● Exercise:
From start to end, write out the following data exactly, apart from its images.

● Material for this task:
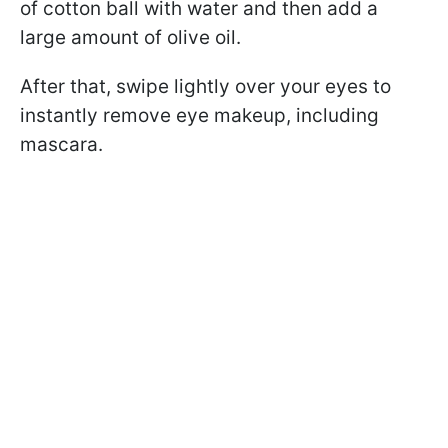
of cotton ball with water and then add a
large amount of olive oil.
After that, swipe lightly over your eyes to
instantly remove eye makeup, including
mascara.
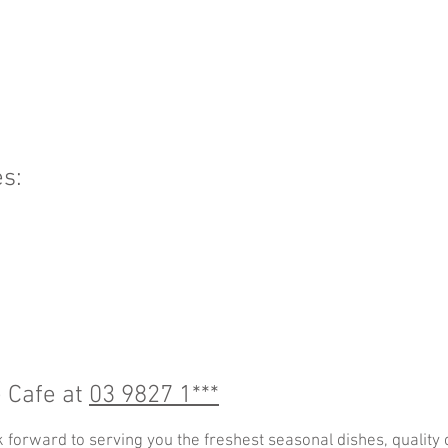
s:
e Cafe at
03 9827 1***
k forward to serving you the freshest seasonal dishes, quality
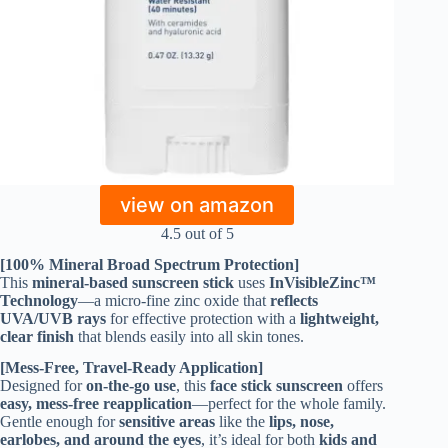
view on amazon
4.5 out of 5
[100% Mineral Broad Spectrum Protection]
This
mineral-based sunscreen stick
uses
InVisibleZinc™
Technology
—a micro-fine zinc oxide that
reflects
UVA/UVB rays
for effective protection with a
lightweight,
clear finish
that blends easily into all skin tones.
[Mess-Free, Travel-Ready Application]
Designed for
on-the-go use
, this
face stick sunscreen
offers
easy, mess-free reapplication
—perfect for the whole family.
Gentle enough for
sensitive areas
like the
lips, nose,
earlobes, and around the eyes
, it’s ideal for both
kids and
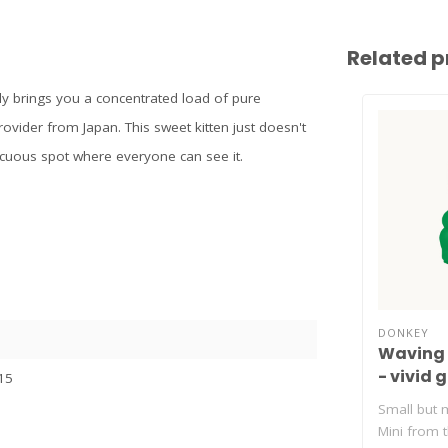
Related p
ly brings you a concentrated load of pure
ovider from Japan. This sweet kitten just doesn't
picuous spot where everyone can see it.
DONKEY
Waving 
- vivid 
15
Small but m
Mini from 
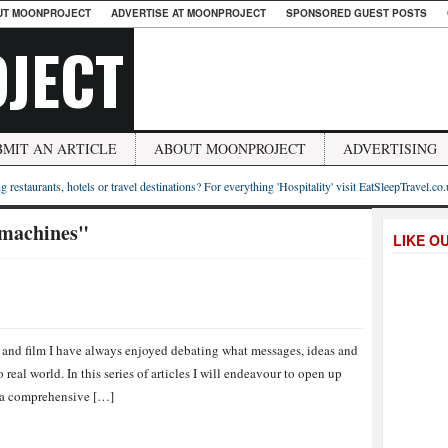
UT MOONPROJECT
ADVERTISE AT MOONPROJECT
SPONSORED GUEST POSTS
JECT
BMIT AN ARTICLE
ABOUT MOONPROJECT
ADVERTISING
g restaurants, hotels or travel destinations? For everything 'Hospitality' visit EatSleepTravel.co
 machines"
LIKE O
a and film I have always enjoyed debating what messages, ideas and
 real world. In this series of articles I will endeavour to open up
e a comprehensive […]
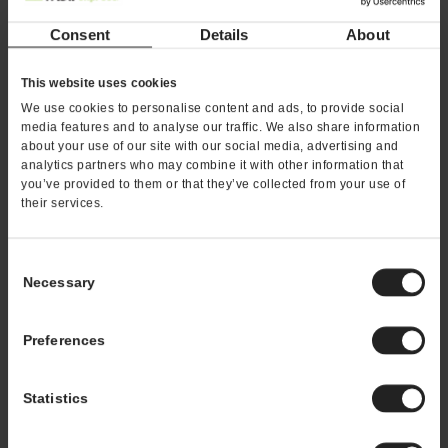
*If you are a service provider or real estate
Consent
Details
About
representative, please email
franchising@kahalamgmt.com
This website uses cookies
We use cookies to personalise content and ads, to provide social
media features and to analyse our traffic. We also share information
about your use of our site with our social media, advertising and
analytics partners who may combine it with other information that
you’ve provided to them or that they’ve collected from your use of
their services.
Consent
Necessary
Selection
Preferences
Statistics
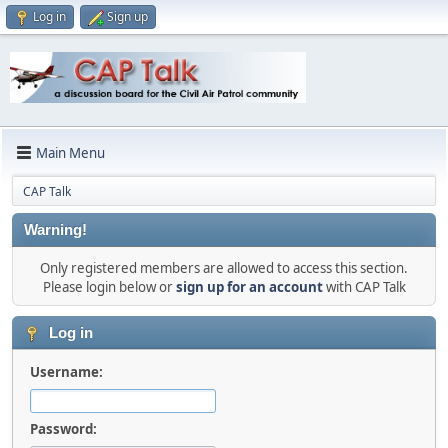
Log in
Sign up
Main Menu
CAP Talk
Warning!
Only registered members are allowed to access this section.
Please login below or
sign up for an account
with CAP Talk
Log in
Username:
Password:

● Answer:
of cotton ball with water and then add a
large amount of olive oil.
After that, swipe lightly over your eyes to
instantly remove eye makeup, including
mascara.
s:
e Cafe at
03 9827 1***
k forward to serving you the freshest seasonal dishes, quality
view on amazon
4.5 out of 5
[100% Mineral Broad Spectrum Protection]
This
mineral-based sunscreen stick
uses
InVisibleZinc™
Technology
—a micro-fine zinc oxide that
reflects
UVA/UVB rays
for effective protection with a
lightweight,
clear finish
that blends easily into all skin tones.
[Mess-Free, Travel-Ready Application]
Designed for
on-the-go use
, this
face stick sunscreen
offers
easy, mess-free reapplication
—perfect for the whole family.
Gentle enough for
sensitive areas
like the
lips, nose,
earlobes, and around the eyes
, it’s ideal for both
kids and
Related p
ly brings you a concentrated load of pure
ovider from Japan. This sweet kitten just doesn't
picuous spot where everyone can see it.
DONKEY
Waving 
- vivid 
15
Small but m
Mini from 
UT MOONPROJECT
ADVERTISE AT MOONPROJECT
SPONSORED GUEST POSTS
JECT
BMIT AN ARTICLE
ABOUT MOONPROJECT
ADVERTISING
g restaurants, hotels or travel destinations? For everything 'Hospitality' visit EatSleepTravel.co
 machines"
LIKE O
a and film I have always enjoyed debating what messages, ideas and
 real world. In this series of articles I will endeavour to open up
e a comprehensive […]
*If you are a service provider or real estate
Consent
Details
About
representative, please email
franchising@kahalamgmt.com
This website uses cookies
We use cookies to personalise content and ads, to provide social
media features and to analyse our traffic. We also share information
about your use of our site with our social media, advertising and
analytics partners who may combine it with other information that
you’ve provided to them or that they’ve collected from your use of
their services.
Consent
Necessary
Selection
Preferences
Statistics
Log in
Sign up
Main Menu
CAP Talk
Warning!
Only registered members are allowed to access this section.
Please login below or
sign up for an account
with CAP Talk
Log in
Username:
Password:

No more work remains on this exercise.